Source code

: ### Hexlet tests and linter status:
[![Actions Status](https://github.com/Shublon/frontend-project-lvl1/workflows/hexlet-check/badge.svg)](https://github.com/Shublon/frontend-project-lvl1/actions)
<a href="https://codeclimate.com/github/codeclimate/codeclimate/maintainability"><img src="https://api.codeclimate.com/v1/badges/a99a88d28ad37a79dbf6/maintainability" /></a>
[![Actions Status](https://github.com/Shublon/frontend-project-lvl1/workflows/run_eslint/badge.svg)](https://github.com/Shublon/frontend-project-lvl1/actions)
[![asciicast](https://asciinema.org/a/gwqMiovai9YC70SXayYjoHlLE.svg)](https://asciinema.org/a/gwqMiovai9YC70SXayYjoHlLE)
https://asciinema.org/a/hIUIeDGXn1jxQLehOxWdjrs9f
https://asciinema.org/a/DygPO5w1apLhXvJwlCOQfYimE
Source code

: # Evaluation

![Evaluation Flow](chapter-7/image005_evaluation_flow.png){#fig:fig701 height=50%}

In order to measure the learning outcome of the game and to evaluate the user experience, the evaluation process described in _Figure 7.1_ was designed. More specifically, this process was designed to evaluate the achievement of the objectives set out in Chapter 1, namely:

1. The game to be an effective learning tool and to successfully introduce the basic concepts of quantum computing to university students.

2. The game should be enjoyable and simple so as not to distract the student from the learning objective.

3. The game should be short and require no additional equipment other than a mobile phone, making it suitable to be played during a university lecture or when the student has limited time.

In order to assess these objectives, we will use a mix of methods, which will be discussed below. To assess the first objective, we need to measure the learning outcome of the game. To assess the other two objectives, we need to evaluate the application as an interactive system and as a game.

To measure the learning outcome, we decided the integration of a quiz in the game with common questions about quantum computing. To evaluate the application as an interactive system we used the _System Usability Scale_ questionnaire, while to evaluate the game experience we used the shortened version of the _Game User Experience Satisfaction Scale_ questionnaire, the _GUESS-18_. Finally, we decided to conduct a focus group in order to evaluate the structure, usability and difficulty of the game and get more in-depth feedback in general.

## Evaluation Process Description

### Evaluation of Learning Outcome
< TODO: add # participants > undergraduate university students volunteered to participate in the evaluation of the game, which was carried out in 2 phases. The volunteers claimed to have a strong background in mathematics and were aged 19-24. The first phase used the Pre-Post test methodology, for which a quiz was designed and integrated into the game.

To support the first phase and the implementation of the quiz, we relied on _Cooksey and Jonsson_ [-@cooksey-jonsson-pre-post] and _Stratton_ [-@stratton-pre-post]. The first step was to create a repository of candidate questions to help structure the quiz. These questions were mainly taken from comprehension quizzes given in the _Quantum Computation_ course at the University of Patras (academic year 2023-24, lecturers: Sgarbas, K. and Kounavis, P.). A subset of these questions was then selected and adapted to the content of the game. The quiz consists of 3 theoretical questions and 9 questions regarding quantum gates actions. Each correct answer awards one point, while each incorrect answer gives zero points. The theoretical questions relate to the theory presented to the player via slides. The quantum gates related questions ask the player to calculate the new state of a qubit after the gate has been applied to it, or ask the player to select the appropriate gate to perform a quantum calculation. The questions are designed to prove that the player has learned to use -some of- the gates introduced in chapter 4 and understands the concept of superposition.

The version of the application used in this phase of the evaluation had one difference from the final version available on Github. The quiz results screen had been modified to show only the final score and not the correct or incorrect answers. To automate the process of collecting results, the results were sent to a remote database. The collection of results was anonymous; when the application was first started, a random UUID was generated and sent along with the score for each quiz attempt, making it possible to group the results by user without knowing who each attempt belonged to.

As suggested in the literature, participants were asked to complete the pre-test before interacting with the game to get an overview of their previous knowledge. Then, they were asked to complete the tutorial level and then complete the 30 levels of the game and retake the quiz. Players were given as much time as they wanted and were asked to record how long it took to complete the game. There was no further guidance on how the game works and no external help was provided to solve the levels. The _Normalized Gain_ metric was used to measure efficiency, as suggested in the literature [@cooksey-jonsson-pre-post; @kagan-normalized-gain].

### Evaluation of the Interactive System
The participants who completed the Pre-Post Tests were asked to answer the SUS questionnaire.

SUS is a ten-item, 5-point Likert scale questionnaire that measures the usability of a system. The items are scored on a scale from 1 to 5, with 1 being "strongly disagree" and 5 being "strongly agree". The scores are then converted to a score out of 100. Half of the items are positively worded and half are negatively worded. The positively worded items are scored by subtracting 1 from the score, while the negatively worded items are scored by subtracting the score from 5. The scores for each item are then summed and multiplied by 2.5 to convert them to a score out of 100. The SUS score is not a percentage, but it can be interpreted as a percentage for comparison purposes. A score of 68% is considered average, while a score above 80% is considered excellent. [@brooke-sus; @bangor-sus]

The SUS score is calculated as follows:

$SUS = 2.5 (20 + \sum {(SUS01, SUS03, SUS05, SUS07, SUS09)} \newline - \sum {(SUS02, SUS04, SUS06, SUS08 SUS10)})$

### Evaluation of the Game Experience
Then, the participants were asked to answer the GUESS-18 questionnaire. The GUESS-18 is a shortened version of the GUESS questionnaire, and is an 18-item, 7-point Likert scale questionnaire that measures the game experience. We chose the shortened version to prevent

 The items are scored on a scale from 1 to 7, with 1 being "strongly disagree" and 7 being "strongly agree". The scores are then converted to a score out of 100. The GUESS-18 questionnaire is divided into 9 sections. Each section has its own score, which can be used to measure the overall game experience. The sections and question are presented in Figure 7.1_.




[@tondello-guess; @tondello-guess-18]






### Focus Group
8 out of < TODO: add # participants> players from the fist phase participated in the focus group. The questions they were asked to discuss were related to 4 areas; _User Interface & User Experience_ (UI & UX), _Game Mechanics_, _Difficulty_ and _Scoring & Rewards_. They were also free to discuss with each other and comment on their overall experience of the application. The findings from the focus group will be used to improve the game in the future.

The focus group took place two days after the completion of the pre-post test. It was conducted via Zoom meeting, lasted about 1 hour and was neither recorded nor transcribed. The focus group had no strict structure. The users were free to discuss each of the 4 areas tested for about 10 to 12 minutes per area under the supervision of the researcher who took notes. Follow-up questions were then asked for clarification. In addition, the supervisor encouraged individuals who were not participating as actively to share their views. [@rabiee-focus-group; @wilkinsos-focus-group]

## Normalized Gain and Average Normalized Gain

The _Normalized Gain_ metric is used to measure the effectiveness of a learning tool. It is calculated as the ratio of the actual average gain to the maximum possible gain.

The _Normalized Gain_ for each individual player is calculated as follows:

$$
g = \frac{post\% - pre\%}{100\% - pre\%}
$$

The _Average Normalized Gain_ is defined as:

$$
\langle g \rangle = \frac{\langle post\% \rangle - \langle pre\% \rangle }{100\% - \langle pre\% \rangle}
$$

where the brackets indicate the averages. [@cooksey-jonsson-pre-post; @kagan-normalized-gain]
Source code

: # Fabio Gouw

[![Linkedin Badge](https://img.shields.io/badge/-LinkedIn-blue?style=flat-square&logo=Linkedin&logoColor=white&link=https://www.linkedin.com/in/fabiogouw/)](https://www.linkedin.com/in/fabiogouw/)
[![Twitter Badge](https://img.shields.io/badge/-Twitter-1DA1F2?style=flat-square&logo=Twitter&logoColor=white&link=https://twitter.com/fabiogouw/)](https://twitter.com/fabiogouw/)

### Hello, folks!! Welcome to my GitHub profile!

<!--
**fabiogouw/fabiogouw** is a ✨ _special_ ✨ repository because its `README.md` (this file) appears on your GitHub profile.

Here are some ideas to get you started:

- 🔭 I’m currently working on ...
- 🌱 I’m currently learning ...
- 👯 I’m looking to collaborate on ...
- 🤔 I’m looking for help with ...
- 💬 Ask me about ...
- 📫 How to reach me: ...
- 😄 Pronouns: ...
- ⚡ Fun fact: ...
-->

DIRECTIVE:
Reproduce the material above exactly; please quote every line of it.

SOLUTION TO THIS PROBLEM:
Source code

: ### Hexlet tests and linter status:
[![Actions Status](https://github.com/Shublon/frontend-project-lvl1/workflows/hexlet-check/badge.svg)](https://github.com/Shublon/frontend-project-lvl1/actions)
<a href="https://codeclimate.com/github/codeclimate/codeclimate/maintainability"><img src="https://api.codeclimate.com/v1/badges/a99a88d28ad37a79dbf6/maintainability" /></a>
[![Actions Status](https://github.com/Shublon/frontend-project-lvl1/workflows/run_eslint/badge.svg)](https://github.com/Shublon/frontend-project-lvl1/actions)
[![asciicast](https://asciinema.org/a/gwqMiovai9YC70SXayYjoHlLE.svg)](https://asciinema.org/a/gwqMiovai9YC70SXayYjoHlLE)
https://asciinema.org/a/hIUIeDGXn1jxQLehOxWdjrs9f
https://asciinema.org/a/DygPO5w1apLhXvJwlCOQfYimE
Source code

: # Evaluation

![Evaluation Flow](chapter-7/image005_evaluation_flow.png){#fig:fig701 height=50%}

In order to measure the learning outcome of the game and to evaluate the user experience, the evaluation process described in _Figure 7.1_ was designed. More specifically, this process was designed to evaluate the achievement of the objectives set out in Chapter 1, namely:

1. The game to be an effective learning tool and to successfully introduce the basic concepts of quantum computing to university students.

2. The game should be enjoyable and simple so as not to distract the student from the learning objective.

3. The game should be short and require no additional equipment other than a mobile phone, making it suitable to be played during a university lecture or when the student has limited time.

In order to assess these objectives, we will use a mix of methods, which will be discussed below. To assess the first objective, we need to measure the learning outcome of the game. To assess the other two objectives, we need to evaluate the application as an interactive system and as a game.

To measure the learning outcome, we decided the integration of a quiz in the game with common questions about quantum computing. To evaluate the application as an interactive system we used the _System Usability Scale_ questionnaire, while to evaluate the game experience we used the shortened version of the _Game User Experience Satisfaction Scale_ questionnaire, the _GUESS-18_. Finally, we decided to conduct a focus group in order to evaluate the structure, usability and difficulty of the game and get more in-depth feedback in general.

## Evaluation Process Description

### Evaluation of Learning Outcome
< TODO: add # participants > undergraduate university students volunteered to participate in the evaluation of the game, which was carried out in 2 phases. The volunteers claimed to have a strong background in mathematics and were aged 19-24. The first phase used the Pre-Post test methodology, for which a quiz was designed and integrated into the game.

To support the first phase and the implementation of the quiz, we relied on _Cooksey and Jonsson_ [-@cooksey-jonsson-pre-post] and _Stratton_ [-@stratton-pre-post]. The first step was to create a repository of candidate questions to help structure the quiz. These questions were mainly taken from comprehension quizzes given in the _Quantum Computation_ course at the University of Patras (academic year 2023-24, lecturers: Sgarbas, K. and Kounavis, P.). A subset of these questions was then selected and adapted to the content of the game. The quiz consists of 3 theoretical questions and 9 questions regarding quantum gates actions. Each correct answer awards one point, while each incorrect answer gives zero points. The theoretical questions relate to the theory presented to the player via slides. The quantum gates related questions ask the player to calculate the new state of a qubit after the gate has been applied to it, or ask the player to select the appropriate gate to perform a quantum calculation. The questions are designed to prove that the player has learned to use -some of- the gates introduced in chapter 4 and understands the concept of superposition.

The version of the application used in this phase of the evaluation had one difference from the final version available on Github. The quiz results screen had been modified to show only the final score and not the correct or incorrect answers. To automate the process of collecting results, the results were sent to a remote database. The collection of results was anonymous; when the application was first started, a random UUID was generated and sent along with the score for each quiz attempt, making it possible to group the results by user without knowing who each attempt belonged to.

As suggested in the literature, participants were asked to complete the pre-test before interacting with the game to get an overview of their previous knowledge. Then, they were asked to complete the tutorial level and then complete the 30 levels of the game and retake the quiz. Players were given as much time as they wanted and were asked to record how long it took to complete the game. There was no further guidance on how the game works and no external help was provided to solve the levels. The _Normalized Gain_ metric was used to measure efficiency, as suggested in the literature [@cooksey-jonsson-pre-post; @kagan-normalized-gain].

### Evaluation of the Interactive System
The participants who completed the Pre-Post Tests were asked to answer the SUS questionnaire.

SUS is a ten-item, 5-point Likert scale questionnaire that measures the usability of a system. The items are scored on a scale from 1 to 5, with 1 being "strongly disagree" and 5 being "strongly agree". The scores are then converted to a score out of 100. Half of the items are positively worded and half are negatively worded. The positively worded items are scored by subtracting 1 from the score, while the negatively worded items are scored by subtracting the score from 5. The scores for each item are then summed and multiplied by 2.5 to convert them to a score out of 100. The SUS score is not a percentage, but it can be interpreted as a percentage for comparison purposes. A score of 68% is considered average, while a score above 80% is considered excellent. [@brooke-sus; @bangor-sus]

The SUS score is calculated as follows:

$SUS = 2.5 (20 + \sum {(SUS01, SUS03, SUS05, SUS07, SUS09)} \newline - \sum {(SUS02, SUS04, SUS06, SUS08 SUS10)})$

### Evaluation of the Game Experience
Then, the participants were asked to answer the GUESS-18 questionnaire. The GUESS-18 is a shortened version of the GUESS questionnaire, and is an 18-item, 7-point Likert scale questionnaire that measures the game experience. We chose the shortened version to prevent

 The items are scored on a scale from 1 to 7, with 1 being "strongly disagree" and 7 being "strongly agree". The scores are then converted to a score out of 100. The GUESS-18 questionnaire is divided into 9 sections. Each section has its own score, which can be used to measure the overall game experience. The sections and question are presented in Figure 7.1_.




[@tondello-guess; @tondello-guess-18]






### Focus Group
8 out of < TODO: add # participants> players from the fist phase participated in the focus group. The questions they were asked to discuss were related to 4 areas; _User Interface & User Experience_ (UI & UX), _Game Mechanics_, _Difficulty_ and _Scoring & Rewards_. They were also free to discuss with each other and comment on their overall experience of the application. The findings from the focus group will be used to improve the game in the future.

The focus group took place two days after the completion of the pre-post test. It was conducted via Zoom meeting, lasted about 1 hour and was neither recorded nor transcribed. The focus group had no strict structure. The users were free to discuss each of the 4 areas tested for about 10 to 12 minutes per area under the supervision of the researcher who took notes. Follow-up questions were then asked for clarification. In addition, the supervisor encouraged individuals who were not participating as actively to share their views. [@rabiee-focus-group; @wilkinsos-focus-group]

## Normalized Gain and Average Normalized Gain

The _Normalized Gain_ metric is used to measure the effectiveness of a learning tool. It is calculated as the ratio of the actual average gain to the maximum possible gain.

The _Normalized Gain_ for each individual player is calculated as follows:

$$
g = \frac{post\% - pre\%}{100\% - pre\%}
$$

The _Average Normalized Gain_ is defined as:

$$
\langle g \rangle = \frac{\langle post\% \rangle - \langle pre\% \rangle }{100\% - \langle pre\% \rangle}
$$

where the brackets indicate the averages. [@cooksey-jonsson-pre-post; @kagan-normalized-gain]
Source code

: # Fabio Gouw

[![Linkedin Badge](https://img.shields.io/badge/-LinkedIn-blue?style=flat-square&logo=Linkedin&logoColor=white&link=https://www.linkedin.com/in/fabiogouw/)](https://www.linkedin.com/in/fabiogouw/)
[![Twitter Badge](https://img.shields.io/badge/-Twitter-1DA1F2?style=flat-square&logo=Twitter&logoColor=white&link=https://twitter.com/fabiogouw/)](https://twitter.com/fabiogouw/)

### Hello, folks!! Welcome to my GitHub profile!

<!--
**fabiogouw/fabiogouw** is a ✨ _special_ ✨ repository because its `README.md` (this file) appears on your GitHub profile.

Here are some ideas to get you started:

- 🔭 I’m currently working on ...
- 🌱 I’m currently learning ...
- 👯 I’m looking to collaborate on ...
- 🤔 I’m looking for help with ...
- 💬 Ask me about ...
- 📫 How to reach me: ...
- 😄 Pronouns: ...
- ⚡ Fun fact: ...
-->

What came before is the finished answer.